Mattha Busby: When the West first discovered tobacco, these chaps and these Native American communities were not walking around chain-smoking. It was the ceremonial use of tobacco on a relatively limited number of occasions.
There is a lot we can learn also about the use of alcohol, and we need to be careful. Just look at the opioid crisis in the US. Pharmaceutical companies had carte blanche to sell these addictive painkillers through pharmacies across the country. Look what is happening now. Some of these drugs that are currently illegal might even be more addictive than opioids. We need to be careful. This is not an argument not to change things, because it is even more dangerous to just uphold the status quo.
Torrin Wilkins: Very much so. Well, I think we can leave it there. Unless there is anything else you want to say at the end?

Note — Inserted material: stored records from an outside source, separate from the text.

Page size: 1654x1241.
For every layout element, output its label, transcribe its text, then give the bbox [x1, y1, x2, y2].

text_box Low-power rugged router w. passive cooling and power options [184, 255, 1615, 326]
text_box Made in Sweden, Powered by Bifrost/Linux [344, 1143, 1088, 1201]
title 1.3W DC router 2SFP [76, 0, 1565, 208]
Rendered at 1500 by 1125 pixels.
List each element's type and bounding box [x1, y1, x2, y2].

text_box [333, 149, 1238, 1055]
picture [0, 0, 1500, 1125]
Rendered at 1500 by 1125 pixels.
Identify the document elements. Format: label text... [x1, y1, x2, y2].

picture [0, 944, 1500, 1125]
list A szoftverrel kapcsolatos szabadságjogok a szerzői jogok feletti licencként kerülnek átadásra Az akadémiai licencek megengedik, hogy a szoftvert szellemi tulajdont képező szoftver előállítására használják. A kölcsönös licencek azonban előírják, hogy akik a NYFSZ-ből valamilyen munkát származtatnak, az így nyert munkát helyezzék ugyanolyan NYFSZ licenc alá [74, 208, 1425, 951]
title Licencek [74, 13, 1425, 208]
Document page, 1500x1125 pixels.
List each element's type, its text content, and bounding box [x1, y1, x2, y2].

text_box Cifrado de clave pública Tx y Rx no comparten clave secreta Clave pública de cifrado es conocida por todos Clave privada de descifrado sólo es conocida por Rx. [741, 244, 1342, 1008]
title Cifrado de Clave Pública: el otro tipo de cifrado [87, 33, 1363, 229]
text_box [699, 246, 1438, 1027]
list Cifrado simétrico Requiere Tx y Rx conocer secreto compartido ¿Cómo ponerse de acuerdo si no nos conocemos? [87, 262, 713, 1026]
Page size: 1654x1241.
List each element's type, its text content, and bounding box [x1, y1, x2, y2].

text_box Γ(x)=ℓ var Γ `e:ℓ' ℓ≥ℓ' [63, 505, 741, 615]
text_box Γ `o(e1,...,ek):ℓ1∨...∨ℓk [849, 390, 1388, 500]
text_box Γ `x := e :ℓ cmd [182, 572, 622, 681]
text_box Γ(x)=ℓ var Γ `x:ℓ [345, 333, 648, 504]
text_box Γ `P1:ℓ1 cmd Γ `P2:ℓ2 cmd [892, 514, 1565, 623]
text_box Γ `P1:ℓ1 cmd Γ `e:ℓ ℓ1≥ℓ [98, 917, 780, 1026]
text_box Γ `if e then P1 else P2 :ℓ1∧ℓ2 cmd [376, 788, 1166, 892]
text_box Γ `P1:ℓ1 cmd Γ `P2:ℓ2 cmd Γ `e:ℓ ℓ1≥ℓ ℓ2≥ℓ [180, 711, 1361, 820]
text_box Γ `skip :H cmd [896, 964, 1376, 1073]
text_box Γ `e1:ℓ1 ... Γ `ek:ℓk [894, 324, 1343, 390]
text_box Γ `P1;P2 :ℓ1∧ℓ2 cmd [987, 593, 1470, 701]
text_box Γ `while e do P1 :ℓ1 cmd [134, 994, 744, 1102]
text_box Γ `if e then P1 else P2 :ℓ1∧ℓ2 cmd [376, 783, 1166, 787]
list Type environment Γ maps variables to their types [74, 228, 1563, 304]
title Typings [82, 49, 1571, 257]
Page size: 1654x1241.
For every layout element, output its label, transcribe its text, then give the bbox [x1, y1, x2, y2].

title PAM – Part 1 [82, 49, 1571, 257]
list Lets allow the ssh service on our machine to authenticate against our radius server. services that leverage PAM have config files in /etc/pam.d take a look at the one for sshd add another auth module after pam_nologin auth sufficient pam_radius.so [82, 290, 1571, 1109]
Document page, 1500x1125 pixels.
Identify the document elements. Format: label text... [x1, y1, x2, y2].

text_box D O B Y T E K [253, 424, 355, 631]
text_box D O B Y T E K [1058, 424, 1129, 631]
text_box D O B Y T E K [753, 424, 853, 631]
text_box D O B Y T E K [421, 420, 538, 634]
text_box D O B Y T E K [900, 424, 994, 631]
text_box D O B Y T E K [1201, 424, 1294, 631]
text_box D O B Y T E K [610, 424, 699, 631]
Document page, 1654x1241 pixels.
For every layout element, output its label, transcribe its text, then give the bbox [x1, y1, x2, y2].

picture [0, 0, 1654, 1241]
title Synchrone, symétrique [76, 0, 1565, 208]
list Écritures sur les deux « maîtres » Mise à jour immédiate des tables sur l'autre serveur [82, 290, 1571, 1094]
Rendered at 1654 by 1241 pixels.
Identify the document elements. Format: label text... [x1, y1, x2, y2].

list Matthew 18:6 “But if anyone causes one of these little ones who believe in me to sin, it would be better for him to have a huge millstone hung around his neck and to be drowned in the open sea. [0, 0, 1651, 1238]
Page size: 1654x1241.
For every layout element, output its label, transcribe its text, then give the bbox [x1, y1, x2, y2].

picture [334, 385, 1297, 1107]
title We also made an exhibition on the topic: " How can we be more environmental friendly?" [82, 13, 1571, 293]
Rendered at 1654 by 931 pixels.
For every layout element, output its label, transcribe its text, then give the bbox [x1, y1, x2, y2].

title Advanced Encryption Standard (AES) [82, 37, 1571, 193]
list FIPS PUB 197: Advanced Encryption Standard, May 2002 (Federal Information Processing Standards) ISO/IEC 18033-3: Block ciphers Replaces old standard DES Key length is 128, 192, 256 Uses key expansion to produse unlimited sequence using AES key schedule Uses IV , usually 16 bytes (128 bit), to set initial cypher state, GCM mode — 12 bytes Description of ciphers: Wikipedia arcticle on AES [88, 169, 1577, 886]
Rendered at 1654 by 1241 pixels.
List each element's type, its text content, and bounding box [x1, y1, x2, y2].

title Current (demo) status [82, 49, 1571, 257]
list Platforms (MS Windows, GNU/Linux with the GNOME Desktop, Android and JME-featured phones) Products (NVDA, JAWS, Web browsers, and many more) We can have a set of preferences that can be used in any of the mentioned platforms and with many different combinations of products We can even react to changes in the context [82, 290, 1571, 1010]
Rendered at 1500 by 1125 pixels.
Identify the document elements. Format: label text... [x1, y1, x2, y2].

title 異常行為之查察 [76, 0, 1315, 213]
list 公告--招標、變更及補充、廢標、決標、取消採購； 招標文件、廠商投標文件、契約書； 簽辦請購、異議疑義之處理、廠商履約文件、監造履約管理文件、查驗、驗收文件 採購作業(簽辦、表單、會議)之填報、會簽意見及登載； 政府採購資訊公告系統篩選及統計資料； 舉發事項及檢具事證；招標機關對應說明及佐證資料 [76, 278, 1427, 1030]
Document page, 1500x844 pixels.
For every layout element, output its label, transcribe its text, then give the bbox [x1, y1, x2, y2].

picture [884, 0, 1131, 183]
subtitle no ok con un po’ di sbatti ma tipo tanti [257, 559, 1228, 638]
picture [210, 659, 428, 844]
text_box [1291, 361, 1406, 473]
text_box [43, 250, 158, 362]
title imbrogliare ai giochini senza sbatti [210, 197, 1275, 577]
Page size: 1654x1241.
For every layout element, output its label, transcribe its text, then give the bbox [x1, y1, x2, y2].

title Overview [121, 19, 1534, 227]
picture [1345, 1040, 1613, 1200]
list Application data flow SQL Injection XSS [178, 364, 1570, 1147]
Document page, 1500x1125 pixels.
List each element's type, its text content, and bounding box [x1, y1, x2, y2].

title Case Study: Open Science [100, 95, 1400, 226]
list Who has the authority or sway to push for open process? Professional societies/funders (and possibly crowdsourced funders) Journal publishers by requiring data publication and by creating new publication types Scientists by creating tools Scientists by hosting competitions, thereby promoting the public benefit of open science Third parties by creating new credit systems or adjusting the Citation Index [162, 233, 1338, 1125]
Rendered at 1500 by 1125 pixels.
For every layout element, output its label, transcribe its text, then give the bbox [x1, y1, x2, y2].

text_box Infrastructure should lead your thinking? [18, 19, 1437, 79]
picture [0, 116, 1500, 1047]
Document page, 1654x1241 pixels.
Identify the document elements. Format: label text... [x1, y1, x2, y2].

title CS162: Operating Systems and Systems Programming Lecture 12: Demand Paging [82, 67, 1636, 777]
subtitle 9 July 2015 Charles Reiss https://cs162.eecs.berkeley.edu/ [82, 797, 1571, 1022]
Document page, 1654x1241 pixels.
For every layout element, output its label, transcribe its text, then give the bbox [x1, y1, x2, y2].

Mattha Busby: No, I think that is a good way to round it off. As I say, I just want to let the facts do the talking. If I can be a medium for some of those on both sides, some of the issues that are also arising regarding the use of drugs in therapy and elsewhere, then I am happy to be that messenger, from an unbiased perspective.
Torrin Wilkins: Well, as I said, thank you for coming on. And it has been great.
Mattha Busby: Cheers. Thanks, Torrin.
Note: This interview has been edited for grammar, clarity, and flow. The original recording is the final and definitive version.